Mi-novembre, la Fédération de la Libre Pensée de Vendée a saisi le juge, se disant heurtée par la présence d'une statue de saint Michel dans la ville des Sables-d'Olonne. Elle dénonce la présence d'un « emblème religieux sur l’espace public ». Le maire de la ville Yannick Moreau refuse, quant à lui, de se laisser intimider et revient sur cette polémique qui a pris une ampleur nationale.

Jamais les riverains n'ont eu le moindre grief contre cette œuvre d'art, justifie le maire des Sables-d'Olonne, qui rappelle que « la laïcité, c'est aussi la tolérance, c'est accepter les références à nos attachements culturels ». Il s'explique au micro de Boulevard Voltaire.

Vous êtes le maire des Sables-d’Olonne. Votre municipalité avait fait installer une statue de l’archange saint Michel dans le quartier Saint-Michel. Cette statue circonviendrait à la loi de séparation de l’Église et de l’État, selon la Libre Pensée. Comment avez-vous réagi ?

J’ai trouvé que la Libre Pensée n’était pas forcément le nom le plus adapté à leur action syndicale et militante. Contester qu’il puisse y avoir, devant l’église Saint-Michel, dans le quartier Saint-Michel, à côté de l’auditorium Saint-Michel, sur la place Saint-Michel, une statue de saint Michel, c’est vraiment avoir du temps, de l’énergie et de l’argent à perdre, et avoir une vision préhistorique, pour ne pas dire jurassique, de la laïcité. La laïcité, c’est aussi la tolérance et accepter les références à nos attachements culturels, historiques et identitaires.

Le sénateur de la Vendée Bruno Retailleau avait, il y a quelques années, bataillé pour que le conseil départemental de Vendée dresse une crèche de Noël dans son enceinte. Lui a gagné. D’autres, comme le maire de Béziers Robert Ménard, ont souvent perdu en Justice. Comment interprétez-vous cette laïcité à géométrie variable ?
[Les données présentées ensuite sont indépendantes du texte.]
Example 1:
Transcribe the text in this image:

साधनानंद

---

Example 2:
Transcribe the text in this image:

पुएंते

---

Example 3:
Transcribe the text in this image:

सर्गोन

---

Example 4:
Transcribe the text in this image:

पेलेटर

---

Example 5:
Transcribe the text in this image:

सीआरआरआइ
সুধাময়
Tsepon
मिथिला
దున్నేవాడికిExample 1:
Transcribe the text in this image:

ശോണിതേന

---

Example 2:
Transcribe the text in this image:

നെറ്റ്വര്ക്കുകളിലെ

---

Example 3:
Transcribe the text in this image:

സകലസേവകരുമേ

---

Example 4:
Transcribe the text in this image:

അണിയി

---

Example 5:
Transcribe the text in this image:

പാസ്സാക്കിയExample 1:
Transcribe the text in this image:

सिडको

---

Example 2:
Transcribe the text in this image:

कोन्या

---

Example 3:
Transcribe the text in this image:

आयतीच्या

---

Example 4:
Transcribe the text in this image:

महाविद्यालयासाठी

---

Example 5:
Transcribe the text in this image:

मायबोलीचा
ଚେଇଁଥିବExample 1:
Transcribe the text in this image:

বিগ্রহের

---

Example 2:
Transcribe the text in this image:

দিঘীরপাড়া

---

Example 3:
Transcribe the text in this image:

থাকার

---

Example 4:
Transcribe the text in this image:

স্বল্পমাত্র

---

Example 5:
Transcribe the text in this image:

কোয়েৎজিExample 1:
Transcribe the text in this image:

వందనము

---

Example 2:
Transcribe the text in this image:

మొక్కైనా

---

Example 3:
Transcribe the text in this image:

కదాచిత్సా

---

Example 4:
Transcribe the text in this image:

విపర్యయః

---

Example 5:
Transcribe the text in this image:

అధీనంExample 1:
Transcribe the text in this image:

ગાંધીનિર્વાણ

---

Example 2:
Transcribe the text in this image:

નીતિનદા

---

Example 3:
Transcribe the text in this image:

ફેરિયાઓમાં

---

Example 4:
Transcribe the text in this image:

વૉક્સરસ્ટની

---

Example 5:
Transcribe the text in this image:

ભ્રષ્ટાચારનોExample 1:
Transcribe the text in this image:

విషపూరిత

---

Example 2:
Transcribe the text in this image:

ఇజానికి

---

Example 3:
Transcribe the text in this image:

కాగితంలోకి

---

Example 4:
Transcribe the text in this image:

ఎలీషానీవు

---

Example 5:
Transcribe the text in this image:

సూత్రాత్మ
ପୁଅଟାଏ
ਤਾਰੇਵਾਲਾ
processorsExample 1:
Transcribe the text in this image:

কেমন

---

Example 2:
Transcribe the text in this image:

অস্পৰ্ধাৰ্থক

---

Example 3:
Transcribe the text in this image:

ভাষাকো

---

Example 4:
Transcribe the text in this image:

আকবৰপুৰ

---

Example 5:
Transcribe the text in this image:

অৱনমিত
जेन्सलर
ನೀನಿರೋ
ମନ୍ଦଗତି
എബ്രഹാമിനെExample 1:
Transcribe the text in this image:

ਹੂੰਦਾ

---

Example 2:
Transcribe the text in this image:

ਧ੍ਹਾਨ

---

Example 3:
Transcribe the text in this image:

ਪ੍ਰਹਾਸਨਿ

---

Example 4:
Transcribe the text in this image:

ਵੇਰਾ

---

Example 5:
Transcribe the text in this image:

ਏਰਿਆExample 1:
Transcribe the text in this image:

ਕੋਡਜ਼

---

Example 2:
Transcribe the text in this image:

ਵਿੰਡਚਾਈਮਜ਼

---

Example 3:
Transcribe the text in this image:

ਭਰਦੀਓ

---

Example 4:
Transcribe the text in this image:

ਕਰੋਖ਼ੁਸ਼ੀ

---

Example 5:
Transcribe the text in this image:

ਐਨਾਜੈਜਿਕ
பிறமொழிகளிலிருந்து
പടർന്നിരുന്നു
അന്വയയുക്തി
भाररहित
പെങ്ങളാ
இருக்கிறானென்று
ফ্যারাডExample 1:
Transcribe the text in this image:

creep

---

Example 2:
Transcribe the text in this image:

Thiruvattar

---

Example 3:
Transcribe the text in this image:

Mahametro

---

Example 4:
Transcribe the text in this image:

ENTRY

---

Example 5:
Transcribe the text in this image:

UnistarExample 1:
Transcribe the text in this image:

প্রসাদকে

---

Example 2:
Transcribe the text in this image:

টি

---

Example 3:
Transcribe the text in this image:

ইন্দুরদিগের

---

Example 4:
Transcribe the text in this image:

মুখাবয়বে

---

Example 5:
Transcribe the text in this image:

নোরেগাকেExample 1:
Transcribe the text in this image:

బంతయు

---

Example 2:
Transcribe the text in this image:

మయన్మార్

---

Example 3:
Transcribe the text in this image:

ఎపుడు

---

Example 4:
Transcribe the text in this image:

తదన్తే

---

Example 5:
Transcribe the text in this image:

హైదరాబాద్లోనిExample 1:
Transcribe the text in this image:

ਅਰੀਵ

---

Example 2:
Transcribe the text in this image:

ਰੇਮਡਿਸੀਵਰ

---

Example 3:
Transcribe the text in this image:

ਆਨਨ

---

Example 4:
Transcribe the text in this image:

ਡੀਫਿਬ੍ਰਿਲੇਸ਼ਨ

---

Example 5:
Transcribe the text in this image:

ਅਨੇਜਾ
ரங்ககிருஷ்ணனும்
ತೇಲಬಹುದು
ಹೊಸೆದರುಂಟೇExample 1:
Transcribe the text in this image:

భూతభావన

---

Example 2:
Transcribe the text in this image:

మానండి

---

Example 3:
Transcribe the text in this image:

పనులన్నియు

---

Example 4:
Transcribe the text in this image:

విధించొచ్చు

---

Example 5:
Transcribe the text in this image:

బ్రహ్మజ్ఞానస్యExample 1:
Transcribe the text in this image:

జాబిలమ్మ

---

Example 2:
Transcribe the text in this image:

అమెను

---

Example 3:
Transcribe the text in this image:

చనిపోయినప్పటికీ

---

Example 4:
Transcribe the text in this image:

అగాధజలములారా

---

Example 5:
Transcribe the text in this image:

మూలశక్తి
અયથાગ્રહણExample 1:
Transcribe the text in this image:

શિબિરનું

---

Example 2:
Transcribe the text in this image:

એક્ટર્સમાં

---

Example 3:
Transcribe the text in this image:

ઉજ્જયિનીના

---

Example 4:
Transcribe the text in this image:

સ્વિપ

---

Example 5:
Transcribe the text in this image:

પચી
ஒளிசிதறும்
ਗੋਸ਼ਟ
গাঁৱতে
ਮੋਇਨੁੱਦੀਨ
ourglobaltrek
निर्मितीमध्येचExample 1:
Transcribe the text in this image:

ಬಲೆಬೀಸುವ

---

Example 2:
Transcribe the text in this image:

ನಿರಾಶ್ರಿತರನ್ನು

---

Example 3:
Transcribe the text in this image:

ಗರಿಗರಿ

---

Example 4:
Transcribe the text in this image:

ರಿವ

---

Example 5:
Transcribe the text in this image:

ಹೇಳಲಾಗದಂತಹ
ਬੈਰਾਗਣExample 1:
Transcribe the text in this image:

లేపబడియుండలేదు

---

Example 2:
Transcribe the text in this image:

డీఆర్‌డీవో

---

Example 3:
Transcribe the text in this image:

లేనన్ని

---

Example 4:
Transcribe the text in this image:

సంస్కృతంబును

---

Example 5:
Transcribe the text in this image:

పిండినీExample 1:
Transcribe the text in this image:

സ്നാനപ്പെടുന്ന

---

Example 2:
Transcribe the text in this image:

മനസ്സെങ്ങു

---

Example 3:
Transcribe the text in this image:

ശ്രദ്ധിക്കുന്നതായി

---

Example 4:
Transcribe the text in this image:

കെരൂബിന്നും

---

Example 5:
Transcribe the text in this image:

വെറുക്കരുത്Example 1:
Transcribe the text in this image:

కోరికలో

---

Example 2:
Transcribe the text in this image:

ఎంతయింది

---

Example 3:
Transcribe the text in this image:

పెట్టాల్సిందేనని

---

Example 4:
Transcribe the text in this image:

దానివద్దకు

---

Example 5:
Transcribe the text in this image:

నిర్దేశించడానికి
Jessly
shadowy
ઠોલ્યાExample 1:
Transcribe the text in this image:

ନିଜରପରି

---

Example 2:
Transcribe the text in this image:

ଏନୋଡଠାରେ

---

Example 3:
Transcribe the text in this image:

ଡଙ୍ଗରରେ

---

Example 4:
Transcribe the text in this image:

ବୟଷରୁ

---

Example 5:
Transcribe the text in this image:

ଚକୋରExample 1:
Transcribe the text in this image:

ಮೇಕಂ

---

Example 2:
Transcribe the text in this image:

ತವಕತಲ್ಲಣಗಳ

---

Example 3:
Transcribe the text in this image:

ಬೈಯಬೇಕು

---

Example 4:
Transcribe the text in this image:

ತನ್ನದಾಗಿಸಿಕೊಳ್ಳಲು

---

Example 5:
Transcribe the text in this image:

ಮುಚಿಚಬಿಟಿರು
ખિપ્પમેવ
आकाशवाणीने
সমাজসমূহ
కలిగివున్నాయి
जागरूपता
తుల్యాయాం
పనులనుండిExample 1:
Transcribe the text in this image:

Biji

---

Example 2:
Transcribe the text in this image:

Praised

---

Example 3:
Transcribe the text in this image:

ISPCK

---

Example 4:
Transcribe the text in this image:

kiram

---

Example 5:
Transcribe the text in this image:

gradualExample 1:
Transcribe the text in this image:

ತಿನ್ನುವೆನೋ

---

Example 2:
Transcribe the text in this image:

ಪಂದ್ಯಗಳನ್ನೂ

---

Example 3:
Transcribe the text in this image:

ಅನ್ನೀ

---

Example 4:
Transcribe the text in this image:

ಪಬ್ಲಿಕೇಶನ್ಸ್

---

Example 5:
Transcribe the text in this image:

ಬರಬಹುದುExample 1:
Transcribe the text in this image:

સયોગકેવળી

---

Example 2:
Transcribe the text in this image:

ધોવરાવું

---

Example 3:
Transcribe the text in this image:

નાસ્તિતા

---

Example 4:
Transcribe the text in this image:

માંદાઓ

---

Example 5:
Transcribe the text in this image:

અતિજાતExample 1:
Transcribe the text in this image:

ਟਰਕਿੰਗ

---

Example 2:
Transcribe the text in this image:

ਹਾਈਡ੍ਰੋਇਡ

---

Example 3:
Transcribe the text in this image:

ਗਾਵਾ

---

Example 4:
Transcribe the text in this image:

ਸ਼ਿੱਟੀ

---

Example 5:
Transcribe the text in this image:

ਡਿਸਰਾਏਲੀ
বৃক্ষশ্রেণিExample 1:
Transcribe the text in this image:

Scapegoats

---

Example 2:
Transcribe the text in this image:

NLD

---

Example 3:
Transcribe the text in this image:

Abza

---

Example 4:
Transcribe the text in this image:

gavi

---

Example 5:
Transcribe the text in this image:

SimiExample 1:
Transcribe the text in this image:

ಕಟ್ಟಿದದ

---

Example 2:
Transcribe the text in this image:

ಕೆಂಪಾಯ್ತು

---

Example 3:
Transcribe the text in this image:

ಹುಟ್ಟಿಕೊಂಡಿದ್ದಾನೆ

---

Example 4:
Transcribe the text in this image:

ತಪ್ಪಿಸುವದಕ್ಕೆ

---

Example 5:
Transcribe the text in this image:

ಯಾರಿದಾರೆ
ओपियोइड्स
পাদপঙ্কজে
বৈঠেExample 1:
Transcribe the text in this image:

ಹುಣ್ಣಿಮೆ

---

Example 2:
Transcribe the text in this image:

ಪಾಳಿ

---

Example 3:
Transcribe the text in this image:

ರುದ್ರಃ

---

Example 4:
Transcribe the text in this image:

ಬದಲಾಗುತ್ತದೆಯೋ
Il y a un avis défavorable du rapporteur public, mais j’espère encore, au nom de la ville des Sables-d’Olonne, obtenir une réponse et un soutien du tribunal administratif de Nantes qui donne droit à la ville pour l’installation de cette statue. Je ne veux pas me plaindre par anticipation d’une décision qui ne serait pas favorable, alors qu’elle peut encore l’être. Je voudrais simplement souligner que la Libre Pensée a une vision rétrécie et rabougrie qui ne représente qu’elle-même. La plupart des habitants des Sables-d’Olonne, qu’ils soient laïcs, croyants ou simples riverains du quartier, n’ont jamais vu dans cette statue qu’une œuvre d’art qui avait un sens et une fonction dans ce quartier Saint-Michel qui porte le nom de saint Michel.

Faut-il débaptiser tous les Saint-Michel de France et le mont Saint-Michel pour plaire à la Libre Pensée ? Je ne sais pas. Il faut arrêter ces combats d’arrière-garde, s’accepter les uns les autres et accepter que les collectivités françaises puissent faire référence à des attachements culturels, religieux ou identitaires sur l’espace public. Ceux qui veulent débarrasser le paysage public de nos attachements culturels ne sont pas des amoureux de notre pays, de son Histoire et de son identité. Il faut célébrer notre identité et ne pas avoir peur de le faire.

Le déboulonnage des statues et la persistance à revisiter l’Histoire sont loin d’être un combat d’arrière-garde, c’est même un combat progressiste aujourd’hui. On le voit avec le succès du mouvement « woke » aux États-Unis et en France. En tant que maire, en tant qu’élu local et en tant qu’ancien député, comment voyez-vous ce mouvement ?

C’est davantage de cancel culture que de « wokisme » qu'il est question. Le woke, c’est la dictature des minorités. Il ne s’agit pas vraiment de cela, aux Sables-d’Olonne, avec la statue de l’archange saint Michel, mais davantage de l’effacement de nos références culturelles, de nos attachements vitaux, qui heurtent les intégristes de la laïcité. Je pense que la France est grande, elle est ouverte, elle rayonne lorsqu’elle se reconnaît elle-même.